What’s new with Myntra 2.0?


On Monday, Myntra announced the coming of a new dawn: its new shopping app, Myntra Version 2.0.

According to Shamik Sharma, Chief Technology Officer, Myntra, the e-commerce portal is focussing on making the platform more personalised and interactive, while allowing brands and users to network better by inspiring content and fashion discovery.

Shamik Sharma, CTO, Myntra, showing a demo of the product with Ananth Narayanan, CEO,Ambrish Kenghe, Head of product and Prasad Kompalli, Head ecommerce platform, at the 4th annual Brand summit

He says, “We are trying to fuse people’s offline and online experiences where they are able to shop and hang out together while being inspired and getting others’ opinion.”

The new application sports newer features like the 'style forum', 'fashion feed', 'profiles' and 'partner portal'. On opening the application, the user sees feeds and story cards based on his/her fashion preferences and likes. This could range from fitness to ethnic wear styles. The new app is online on Android already, but may take awhile to be available on the iOS platform.

A peak at the Style Forum

Myntra Style Forum

Every consumer on the Myntra app will have a profile of their own, and they can post fashion queries which can be answered by other shoppers. Shoppers who are confused and cannot make a decision can put up the two items their vacillating between for vote on the Style Forum.
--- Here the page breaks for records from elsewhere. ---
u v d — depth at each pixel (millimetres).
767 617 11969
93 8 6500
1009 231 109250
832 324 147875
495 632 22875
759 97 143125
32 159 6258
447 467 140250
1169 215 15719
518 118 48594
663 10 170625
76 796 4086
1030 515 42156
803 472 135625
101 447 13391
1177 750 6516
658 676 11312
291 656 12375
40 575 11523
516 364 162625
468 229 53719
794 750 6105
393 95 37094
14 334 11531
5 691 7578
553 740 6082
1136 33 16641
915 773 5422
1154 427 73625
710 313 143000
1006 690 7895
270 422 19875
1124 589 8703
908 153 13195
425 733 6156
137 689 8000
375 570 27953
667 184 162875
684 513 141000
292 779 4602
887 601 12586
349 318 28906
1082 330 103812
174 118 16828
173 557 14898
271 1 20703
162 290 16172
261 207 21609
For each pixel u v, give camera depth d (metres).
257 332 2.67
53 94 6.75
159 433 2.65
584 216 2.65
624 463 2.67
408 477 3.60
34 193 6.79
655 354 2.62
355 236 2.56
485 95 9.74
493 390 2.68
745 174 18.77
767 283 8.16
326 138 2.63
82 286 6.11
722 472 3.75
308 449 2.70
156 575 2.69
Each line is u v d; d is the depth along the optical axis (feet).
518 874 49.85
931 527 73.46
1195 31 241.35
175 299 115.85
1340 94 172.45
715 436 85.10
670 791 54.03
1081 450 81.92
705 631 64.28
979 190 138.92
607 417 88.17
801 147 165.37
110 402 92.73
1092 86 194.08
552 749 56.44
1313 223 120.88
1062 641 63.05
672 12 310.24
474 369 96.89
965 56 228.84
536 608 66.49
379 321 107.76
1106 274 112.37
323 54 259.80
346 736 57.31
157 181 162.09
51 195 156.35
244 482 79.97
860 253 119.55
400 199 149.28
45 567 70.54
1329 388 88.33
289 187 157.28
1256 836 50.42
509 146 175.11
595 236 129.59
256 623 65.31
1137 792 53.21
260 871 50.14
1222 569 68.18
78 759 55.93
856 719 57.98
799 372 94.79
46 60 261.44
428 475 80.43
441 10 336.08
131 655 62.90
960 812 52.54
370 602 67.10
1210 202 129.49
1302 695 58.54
Myntra is also actively trying to get celebrities on the Style Forum to interact with the shoppers and share their styling insights. Bollywood actor Jacqueline Fernandez was on the forum a few days ago where she answered more than 1,000 questions.

Brand profiles

Apart from the consumer profiles, Myntra’s partner brands will also have profiles of their own where they can interact with the customers through story cards and specific campaigns to promote their newer collections. This will also help brands get followers for their profiles.

Nike, for example, already has 20,000 followers on the Myntra platform.

Partner portal

A view of the brand portal

From the perspective of partner brands, this is where all the magic happens. The new backend will help consumers post content only to a specific user segment. For example, if a certain range is only for college kids, the partner brand can have ready access to that demographic and post content only to their social media feeds. Moreover, it will provide tips to brands for increasing their outreach.

These store cards created by the brands are also explored for advertisement revenue sources for Myntra, which is a subsidiary of Flipkart. However, the company says they haven’t started tapping into that yet.


Ever since Myntra went app-only in May 2015, doubts have been raised about the e-commerce platform and whether it was showing any growth in numbers.

Trying to put to rest such speculations was Ananth Narayanan, Chief Executive Officer, Myntra, who says the firm could reach $1 billion in revenue by 2016. Also, it is looking at making profits by 2016, he adds. He also reiterated that Myntra would remain an app-only platform.

The app has 7.6 million monthly active users, which was just six million a few months ago. According to Ananth, the platform is witnessing a repeat rate of 80 per cent with 66 per cent Year-on-Year growth.

“We will be speaking of Myntra as the 'House of Brands' throughout the next year. Brands, app strategy, marketing and supply chain differentiation are key to our growth for 2016. Today, we have as many as 1,700 brands on Myntra contributing to 20 per cent of our revenue,” says Ananth.
A view of the partner portal used by Myntra's brand partners

YourStory take    

In the past few months, Myntra has been questioned on its app-only strategy. Snapdeal’s Co-founder and CEO Kunal Bahl has been quoted saying that it is not a consumer–friendly move, and questions have been raised about the continued existence of the mobile site as well.

Perhaps one of the reasons behind retaining the mobile website would be to drive the number of app downloads. For instance, if Consumer X suggests a style to Consumer Y, in order for Consumer Y to purchase that style, he/she has to download the app.

Myntra is equally clear that the mobile website is for browsing rather than for transactions, which can happen only on the app.

Another question that rises is of changing tastes. Though this move of building a fashion community might be an interesting take on bettering user experience, it can equally backfire if the suggested story cards are not the brands or products that a consumer wants to subscribe to anymore. This could lead to the user getting spammed.

While riding the social way of shopping, Myntra should be wary of the complexities that technology may bring.